Frequently Asked Questions
How is stackr more than a scaffolding tool?
Two things. First, it generates a real multi-service architecture — isolated backends, databases, and an auth trust anchor — not a flat starter you outgrow. Second, it ships a context harness: files and rules that keep your project on-convention after generation, even when an AI agent writes the code. The scaffold is the starting point; the harness is what keeps it coherent.
What is the context harness?
A set of generated artifacts — nested AGENTS.md, a CLAUDE.md bridge, Cursor/Windsurf
glob rules, Claude skills, ast-grep lint rules, and a post-edit hook — all derived from
one source of truth. They deliver the project's conventions to your editor and agents
(salience) and mechanically enforce the checkable ones (enforcement). See
Why a Harness.
Why files instead of an MCP server?
Push delivery has no runtime dependency, nothing for the agent to forget to query, and
can't go stale: the files are regenerated from stackr.config.json whenever the project
shape changes. See Push, not pull.
Is it free? Can I use it commercially?
Yes — stackr is open source under the MIT license, free for commercial use.
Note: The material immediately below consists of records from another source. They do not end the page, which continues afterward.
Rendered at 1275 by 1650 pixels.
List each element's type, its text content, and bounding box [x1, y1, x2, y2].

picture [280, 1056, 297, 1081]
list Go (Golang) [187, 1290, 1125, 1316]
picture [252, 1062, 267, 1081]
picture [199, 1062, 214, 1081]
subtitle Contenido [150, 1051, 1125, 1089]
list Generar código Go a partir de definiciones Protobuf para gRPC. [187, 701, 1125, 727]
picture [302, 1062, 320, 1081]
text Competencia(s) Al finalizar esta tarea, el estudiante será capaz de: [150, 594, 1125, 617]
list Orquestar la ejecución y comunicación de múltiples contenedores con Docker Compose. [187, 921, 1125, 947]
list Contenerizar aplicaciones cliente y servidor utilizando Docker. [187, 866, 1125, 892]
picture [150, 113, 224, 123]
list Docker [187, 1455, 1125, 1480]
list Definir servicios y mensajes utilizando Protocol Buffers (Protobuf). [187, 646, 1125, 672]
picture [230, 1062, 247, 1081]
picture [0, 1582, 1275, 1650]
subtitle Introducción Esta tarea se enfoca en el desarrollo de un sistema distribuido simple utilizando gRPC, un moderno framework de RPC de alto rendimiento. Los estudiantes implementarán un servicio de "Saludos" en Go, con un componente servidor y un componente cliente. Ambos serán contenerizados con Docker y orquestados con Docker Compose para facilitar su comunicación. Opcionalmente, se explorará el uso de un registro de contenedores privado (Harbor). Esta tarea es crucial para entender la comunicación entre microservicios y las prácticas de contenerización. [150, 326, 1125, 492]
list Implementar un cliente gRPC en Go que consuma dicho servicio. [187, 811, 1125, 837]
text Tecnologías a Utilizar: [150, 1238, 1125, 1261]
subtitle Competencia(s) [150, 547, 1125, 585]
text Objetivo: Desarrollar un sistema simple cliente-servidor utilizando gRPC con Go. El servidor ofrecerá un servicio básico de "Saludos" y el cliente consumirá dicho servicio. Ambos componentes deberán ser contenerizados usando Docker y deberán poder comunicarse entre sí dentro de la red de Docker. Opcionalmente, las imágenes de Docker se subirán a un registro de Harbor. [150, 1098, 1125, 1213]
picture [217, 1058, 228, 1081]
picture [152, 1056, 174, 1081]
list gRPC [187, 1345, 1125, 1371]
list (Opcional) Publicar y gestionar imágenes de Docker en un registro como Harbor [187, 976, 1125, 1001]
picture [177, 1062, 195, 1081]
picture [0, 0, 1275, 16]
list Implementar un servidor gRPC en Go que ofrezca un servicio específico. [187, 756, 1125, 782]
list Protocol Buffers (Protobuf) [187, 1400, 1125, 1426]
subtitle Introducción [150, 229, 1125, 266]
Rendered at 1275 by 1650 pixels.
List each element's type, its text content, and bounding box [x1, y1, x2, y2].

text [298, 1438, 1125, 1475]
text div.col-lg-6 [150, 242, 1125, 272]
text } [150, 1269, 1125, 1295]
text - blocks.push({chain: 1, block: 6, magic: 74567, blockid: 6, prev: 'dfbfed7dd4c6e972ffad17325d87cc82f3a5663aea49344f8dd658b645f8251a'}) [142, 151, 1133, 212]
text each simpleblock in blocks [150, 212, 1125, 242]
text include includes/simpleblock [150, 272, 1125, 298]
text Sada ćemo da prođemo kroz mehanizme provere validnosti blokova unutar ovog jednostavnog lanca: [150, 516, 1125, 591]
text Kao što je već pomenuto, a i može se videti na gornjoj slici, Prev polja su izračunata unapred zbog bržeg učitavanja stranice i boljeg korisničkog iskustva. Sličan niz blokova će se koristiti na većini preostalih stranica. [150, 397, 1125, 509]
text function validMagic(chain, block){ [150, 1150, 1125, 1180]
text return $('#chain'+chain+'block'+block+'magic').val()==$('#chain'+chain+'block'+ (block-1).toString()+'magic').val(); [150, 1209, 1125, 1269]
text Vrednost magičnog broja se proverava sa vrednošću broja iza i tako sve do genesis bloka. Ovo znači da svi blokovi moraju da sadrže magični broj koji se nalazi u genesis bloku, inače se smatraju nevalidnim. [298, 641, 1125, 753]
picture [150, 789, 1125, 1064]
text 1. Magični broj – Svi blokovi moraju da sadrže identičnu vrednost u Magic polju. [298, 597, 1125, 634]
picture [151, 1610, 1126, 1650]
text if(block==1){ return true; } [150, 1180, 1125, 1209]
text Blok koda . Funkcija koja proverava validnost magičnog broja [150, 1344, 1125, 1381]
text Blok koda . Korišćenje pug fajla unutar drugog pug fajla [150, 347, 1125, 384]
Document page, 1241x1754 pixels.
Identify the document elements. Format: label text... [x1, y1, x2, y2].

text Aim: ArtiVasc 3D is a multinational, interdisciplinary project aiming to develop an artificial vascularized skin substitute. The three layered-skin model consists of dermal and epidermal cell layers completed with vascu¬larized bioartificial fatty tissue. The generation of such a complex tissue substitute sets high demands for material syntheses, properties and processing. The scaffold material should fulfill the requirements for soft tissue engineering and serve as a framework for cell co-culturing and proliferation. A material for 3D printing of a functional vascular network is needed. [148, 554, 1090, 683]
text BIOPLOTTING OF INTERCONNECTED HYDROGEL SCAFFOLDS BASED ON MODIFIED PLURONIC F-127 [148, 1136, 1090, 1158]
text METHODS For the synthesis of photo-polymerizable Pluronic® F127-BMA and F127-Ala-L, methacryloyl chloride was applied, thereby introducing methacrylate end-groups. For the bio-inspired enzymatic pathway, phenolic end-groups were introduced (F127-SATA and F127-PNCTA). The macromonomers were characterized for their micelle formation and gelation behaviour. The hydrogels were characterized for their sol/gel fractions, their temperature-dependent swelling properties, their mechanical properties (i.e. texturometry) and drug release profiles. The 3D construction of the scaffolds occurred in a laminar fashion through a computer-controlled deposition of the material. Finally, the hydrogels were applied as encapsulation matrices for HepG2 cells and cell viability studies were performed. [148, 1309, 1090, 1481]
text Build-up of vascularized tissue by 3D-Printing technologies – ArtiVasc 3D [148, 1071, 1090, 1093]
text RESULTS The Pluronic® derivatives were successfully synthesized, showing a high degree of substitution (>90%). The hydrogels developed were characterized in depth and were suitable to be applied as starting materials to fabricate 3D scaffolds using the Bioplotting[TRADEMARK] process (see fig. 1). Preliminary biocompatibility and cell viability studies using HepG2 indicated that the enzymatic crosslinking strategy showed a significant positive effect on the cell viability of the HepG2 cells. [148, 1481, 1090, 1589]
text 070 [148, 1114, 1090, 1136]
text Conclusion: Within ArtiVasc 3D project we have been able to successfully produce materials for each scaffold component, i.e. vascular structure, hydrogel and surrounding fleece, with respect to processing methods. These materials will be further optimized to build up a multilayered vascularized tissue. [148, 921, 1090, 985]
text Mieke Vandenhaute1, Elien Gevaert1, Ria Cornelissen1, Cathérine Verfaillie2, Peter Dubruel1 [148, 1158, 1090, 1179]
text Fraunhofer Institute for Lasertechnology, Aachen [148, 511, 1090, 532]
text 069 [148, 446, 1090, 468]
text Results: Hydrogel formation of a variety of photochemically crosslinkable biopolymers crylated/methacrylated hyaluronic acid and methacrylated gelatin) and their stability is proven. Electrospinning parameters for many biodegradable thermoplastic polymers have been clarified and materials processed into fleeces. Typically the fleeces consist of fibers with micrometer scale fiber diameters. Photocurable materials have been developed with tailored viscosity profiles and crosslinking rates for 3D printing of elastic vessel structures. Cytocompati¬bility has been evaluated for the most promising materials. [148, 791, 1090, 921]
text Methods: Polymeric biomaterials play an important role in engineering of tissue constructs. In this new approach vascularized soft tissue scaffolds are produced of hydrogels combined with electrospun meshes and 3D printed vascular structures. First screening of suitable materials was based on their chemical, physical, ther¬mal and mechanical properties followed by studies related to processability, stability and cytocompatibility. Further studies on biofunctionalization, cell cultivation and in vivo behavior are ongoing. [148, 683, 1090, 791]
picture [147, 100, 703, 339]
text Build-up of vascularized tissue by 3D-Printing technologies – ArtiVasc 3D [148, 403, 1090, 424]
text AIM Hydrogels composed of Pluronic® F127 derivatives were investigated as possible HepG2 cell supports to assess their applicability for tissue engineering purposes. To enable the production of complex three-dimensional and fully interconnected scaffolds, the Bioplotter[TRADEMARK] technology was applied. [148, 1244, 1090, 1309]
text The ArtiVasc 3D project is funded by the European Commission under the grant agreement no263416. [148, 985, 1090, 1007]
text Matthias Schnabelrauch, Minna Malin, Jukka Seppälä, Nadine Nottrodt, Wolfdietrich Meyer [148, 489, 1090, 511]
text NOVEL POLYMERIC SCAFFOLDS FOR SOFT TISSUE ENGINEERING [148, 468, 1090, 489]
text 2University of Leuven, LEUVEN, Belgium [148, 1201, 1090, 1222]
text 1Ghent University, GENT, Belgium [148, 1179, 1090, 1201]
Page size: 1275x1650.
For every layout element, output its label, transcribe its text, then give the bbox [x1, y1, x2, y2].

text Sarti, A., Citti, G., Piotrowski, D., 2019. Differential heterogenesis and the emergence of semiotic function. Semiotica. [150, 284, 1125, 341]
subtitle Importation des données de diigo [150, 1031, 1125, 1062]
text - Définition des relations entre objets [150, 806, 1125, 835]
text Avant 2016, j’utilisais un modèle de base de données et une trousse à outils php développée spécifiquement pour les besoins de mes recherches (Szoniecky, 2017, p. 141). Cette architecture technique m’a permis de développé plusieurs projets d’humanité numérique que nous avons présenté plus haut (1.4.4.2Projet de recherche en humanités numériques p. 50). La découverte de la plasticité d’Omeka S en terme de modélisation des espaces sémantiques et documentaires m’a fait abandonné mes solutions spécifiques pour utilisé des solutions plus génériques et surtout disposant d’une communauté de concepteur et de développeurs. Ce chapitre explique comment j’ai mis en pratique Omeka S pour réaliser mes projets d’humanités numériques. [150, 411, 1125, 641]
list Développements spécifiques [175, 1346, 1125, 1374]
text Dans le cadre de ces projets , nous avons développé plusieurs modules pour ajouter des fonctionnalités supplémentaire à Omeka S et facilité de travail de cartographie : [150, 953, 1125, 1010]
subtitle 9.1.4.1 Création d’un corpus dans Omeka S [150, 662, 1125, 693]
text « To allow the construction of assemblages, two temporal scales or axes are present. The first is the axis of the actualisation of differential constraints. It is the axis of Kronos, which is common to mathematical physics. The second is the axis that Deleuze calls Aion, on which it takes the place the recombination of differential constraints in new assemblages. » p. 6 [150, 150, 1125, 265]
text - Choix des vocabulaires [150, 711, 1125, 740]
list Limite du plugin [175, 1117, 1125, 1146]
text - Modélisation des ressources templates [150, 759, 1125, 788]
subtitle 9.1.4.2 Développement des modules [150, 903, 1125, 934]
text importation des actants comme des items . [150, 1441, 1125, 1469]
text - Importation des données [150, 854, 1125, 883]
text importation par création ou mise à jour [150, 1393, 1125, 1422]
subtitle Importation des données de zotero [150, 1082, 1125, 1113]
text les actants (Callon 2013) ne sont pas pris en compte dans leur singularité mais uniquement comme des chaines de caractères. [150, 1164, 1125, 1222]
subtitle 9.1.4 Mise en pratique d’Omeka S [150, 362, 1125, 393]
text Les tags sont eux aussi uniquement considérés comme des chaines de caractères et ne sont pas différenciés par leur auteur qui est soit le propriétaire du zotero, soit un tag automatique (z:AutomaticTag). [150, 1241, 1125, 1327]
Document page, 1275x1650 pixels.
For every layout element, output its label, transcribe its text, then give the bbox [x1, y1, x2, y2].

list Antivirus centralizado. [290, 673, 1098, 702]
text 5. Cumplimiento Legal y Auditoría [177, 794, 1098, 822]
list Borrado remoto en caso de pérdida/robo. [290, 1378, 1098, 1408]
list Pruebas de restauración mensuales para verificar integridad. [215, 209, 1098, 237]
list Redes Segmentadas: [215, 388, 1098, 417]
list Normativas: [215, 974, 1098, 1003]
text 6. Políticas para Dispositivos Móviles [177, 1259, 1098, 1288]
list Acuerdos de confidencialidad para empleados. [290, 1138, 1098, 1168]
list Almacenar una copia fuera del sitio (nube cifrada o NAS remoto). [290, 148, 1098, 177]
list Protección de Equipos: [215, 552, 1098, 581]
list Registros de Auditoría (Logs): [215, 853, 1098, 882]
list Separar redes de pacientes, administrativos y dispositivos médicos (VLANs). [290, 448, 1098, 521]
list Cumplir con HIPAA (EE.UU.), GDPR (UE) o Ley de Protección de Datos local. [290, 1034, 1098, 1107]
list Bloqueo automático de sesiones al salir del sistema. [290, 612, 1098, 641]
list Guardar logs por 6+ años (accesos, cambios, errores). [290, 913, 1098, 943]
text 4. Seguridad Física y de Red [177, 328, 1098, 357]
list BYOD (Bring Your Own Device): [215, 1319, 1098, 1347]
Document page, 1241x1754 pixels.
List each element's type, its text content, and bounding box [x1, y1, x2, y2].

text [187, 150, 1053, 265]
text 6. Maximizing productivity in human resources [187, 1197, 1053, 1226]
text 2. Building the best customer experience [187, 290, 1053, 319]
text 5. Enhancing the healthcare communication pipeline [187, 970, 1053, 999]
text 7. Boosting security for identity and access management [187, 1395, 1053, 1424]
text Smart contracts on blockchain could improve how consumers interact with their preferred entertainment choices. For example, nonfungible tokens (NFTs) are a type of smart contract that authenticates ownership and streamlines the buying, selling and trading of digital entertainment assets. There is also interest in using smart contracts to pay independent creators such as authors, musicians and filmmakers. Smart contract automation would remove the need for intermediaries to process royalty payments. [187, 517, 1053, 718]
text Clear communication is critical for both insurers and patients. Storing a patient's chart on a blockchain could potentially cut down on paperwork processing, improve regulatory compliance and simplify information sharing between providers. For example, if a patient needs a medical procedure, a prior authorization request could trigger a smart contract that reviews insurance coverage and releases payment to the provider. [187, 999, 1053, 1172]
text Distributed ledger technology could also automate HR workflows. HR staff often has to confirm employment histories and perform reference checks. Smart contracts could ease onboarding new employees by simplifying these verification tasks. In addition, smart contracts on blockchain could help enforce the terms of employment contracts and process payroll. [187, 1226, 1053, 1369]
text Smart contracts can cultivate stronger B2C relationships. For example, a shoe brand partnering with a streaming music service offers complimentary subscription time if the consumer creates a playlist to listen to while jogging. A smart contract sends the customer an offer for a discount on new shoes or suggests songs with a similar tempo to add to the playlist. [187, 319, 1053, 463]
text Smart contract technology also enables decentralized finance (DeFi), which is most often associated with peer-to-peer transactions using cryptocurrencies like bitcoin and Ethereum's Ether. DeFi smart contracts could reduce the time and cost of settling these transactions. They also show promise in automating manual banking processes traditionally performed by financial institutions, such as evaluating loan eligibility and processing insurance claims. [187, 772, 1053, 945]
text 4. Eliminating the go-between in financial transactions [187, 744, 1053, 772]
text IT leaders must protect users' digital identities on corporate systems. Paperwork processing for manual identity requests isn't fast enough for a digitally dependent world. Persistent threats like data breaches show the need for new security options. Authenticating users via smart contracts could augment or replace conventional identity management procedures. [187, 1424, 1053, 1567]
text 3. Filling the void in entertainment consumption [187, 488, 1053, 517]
Can I add services after the first scaffold?
Yes. stackr add service <name> wires a new isolated service
into Docker Compose, the root .env, stackr.config.json, and the CI matrix — atomically.
Is Docker required?
For local development (docker:dev) and the test profiles, yes. The CLI itself runs
without Docker, and you can run a single service's backend against a host-mode database if
you prefer.
Which package manager should I use?
npm, yarn, and bun are all first-class — you pick at init and every script branches on your choice. bun is the recommended default.
Which ORM is the default?
Drizzle. Prisma is fully supported — choose it in the wizard. The ORM is locked monorepo-wide.
Can I build web-only or mobile-only?
Yes — platforms are per service. Enable web and/or mobile (or neither) on each base
service. --no-auth produces a backend-only project with no auth service at all.
Why do base services forward cookies instead of verifying a token themselves?
So identity has exactly one owner. The auth service issues httpOnly cookies and is the only
place that validates them; base services ask it /api/auth/get-session rather than trusting
a token a client could forge. See Cross-Service Auth.
Why doesn't Apple Sign-In work on localhost?
Apple requires HTTPS redirect URIs. Use a tunnel (e.g. ngrok) for local development, or test it on a staging host with a valid certificate.
How do I add a new backend feature the "right" way?
Use stackr add entity for a domain slice — it generates the
schema, repository, and service together and follows every backend convention. For HTTP,
add a thin route that imports the generated TypeBox schema.